Today, the School of Speech no longer exists.  Now there is Communication Arts with departments called “Communication Sciences and Disorders: which includes learning disabilities; Performance Studies “the sprawling intersection of personal narrative, literature, culture, technology, and performance theory”; Radio/Television/Film, relatively traditional except for “the social and cultural impact of media” (very French theory); and Department of Theatre which (bless its heart) includes “the full benefits of a liberal arts education.”  This was an ideal of Alvina Krause's thought.

A few years ago there was on the Internet a posted diary of a dead man (suicide, I think) who had attended about when I did.  Arrogantly indiscrete, it revealed what we kind of knew at the time:  Dean McBirney was a narrow small-town Chamber of Commerce man with a mistress and a hatred of all things gay or otherwise unconventional.  He was out to destroy Alvina Krause, our beloved “Method” acting teacher who protected exactly those same elements: nonconformity, exploration, risk.  She had been sponsored and protected by the preceding Dean Dennis.  Looking at the contemporary shape of the transformed School of Speech, one sees no public speaking or debate, the keys to that McBirney’s focus on demagoguery.  He was an early seed of Trumpism and finally lost.

Many of my classmates became famous.  The first of my 3-quarter sequence of classes was public speaking.  My first faltering speech was about Maria Feodorova, the Russian Empress I had played in Anastasia.  Looking for a sympathetic and responsive face, I focused on a handsome young man, who — returning the favor — gave his speech with me paying close attention.  It was about a hometown murder: a son killed his parents with a blade, not a gun, very bloody.  This was one of the people who became a close friend who said I made him feel safe.  He eventually directed “The Strawberry Statement.”  And a lot of other things.

My freshman year, entering women lived in an old hotel about a mile off campus, called “The Pembridge.”  I had a peach of a roommate, Judy Lou, who was the daughter of a high school principal and coach and his divorced interior decorator wife who had remarried.  The first thing I was presented with was a bill for matching bedspreads and dust ruffles.  Neither I or nor my mother (who had to pick up the tab) had conceived of such a feature of college life.  None of our beds at home had dust ruffles.  Judy Lou was warm, generous, and entirely in charge.  I was a challenge, but she laid out the rules.  
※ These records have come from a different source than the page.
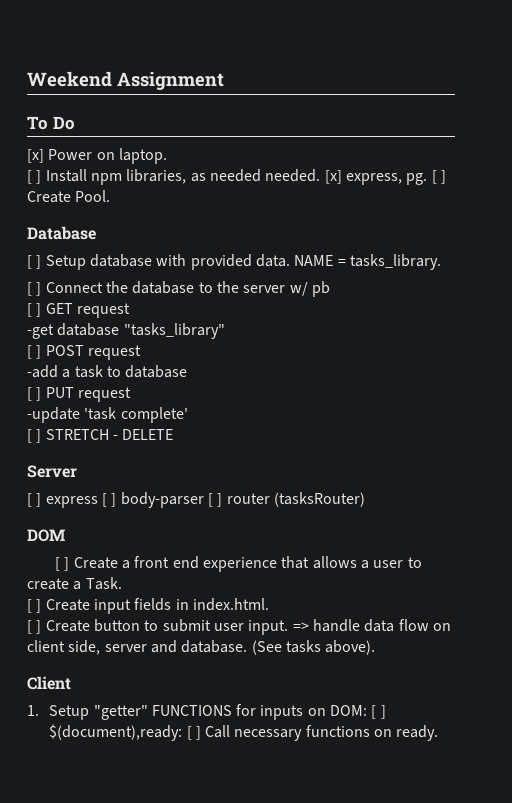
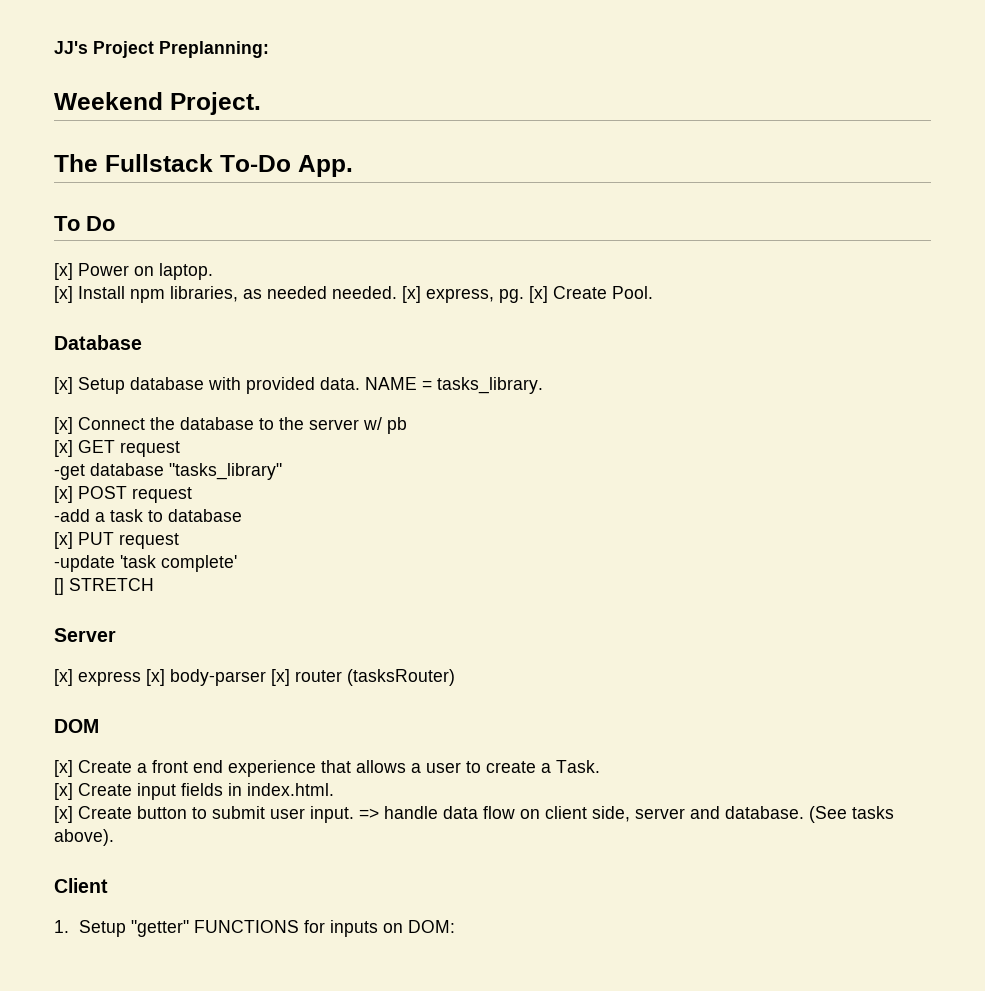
[27,71,224,90] Weekend Assignment -> [54,41,269,58] [54,92,261,115] [54,154,353,177] JJ's Project Preplanning: // Weekend Project. // The Fullstack To-Do App.
[27,170,42,184] [ ] -> [54,286,73,303] [x]
[431,170,446,184] [ ] -> [529,286,548,303] [x]
[27,255,42,269] [ ] -> [54,377,73,394] [x]
[27,282,42,296] [ ] -> [54,417,73,434] [x]
[27,303,42,317] [ ] -> [54,440,73,457] [x]
[27,345,42,359] [ ] -> [54,486,73,503] [x]
[27,387,42,401] [ ] -> [54,532,73,549] [x]
[27,429,42,443] [ ] -> [54,578,64,595] []
[112,429,174,440] - DELETE -> (154, 584) none
[27,492,223,508] [ ] express [ ] body-parser [ ] -> [54,669,290,686] [x] express [x] body-parser [x]
[55,557,70,571] [ ] -> [54,760,73,777] [x]
[27,599,42,613] [ ] -> [54,783,73,800] [x]
[27,620,42,634] [ ] -> [54,806,73,823] [x]
[371,705,386,719] [49,724,439,741] [ ] $(document),ready: [ ] Call necessary functions on ready. -> (456, 926) none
We lived by her portable phonograph:  woke to the "Four Freshmen" singing “redirect your feeeeeet, to the sunny side of the streeeeeet” and whiled away the evenings with Frank Sinatra.  Now that I’ve mentioned those damnable “Four” I’ll have their ear worm the rest of the day.  Judy was not an ace student but she knew how to live.  She loaned me a silk-lined dress (I didn’t know dresses ever had linings) and dabs of her Arpege or Chanel #5.  (I was still wearing Fabergé “Act III” which Melba Day Sparks had given me for graduation.)

We were in the lakeside corner room of the 6th floor and took the brunt of storms coming off Lake Michigan a few blocks away.  At the same height as the elm trees on the street, I once stood in the window watching and met the eyes of a seagull being blown sideways while trying to fly forwards.  He seemed resigned.  That’s sort of what I felt like as well.  Great forces beyond what I had known gripped me and propelled me.

When the weather was calm and hot, one would walk the distance back to the Pembridge and hit the Coca Cola vending machine, another phenomenon new to me -- bottles, not cans.  One of the women, seeing someone just beginning to swig the cold, dark, biting fizz, would demand,  “Tell me what that first taste is like.  It’s always the best.  Describe it for me.”  In its banal and deadly way, it was like a bite of the darkness where Sputnik swung through space, beeping, beeping.  No words. What did it mean?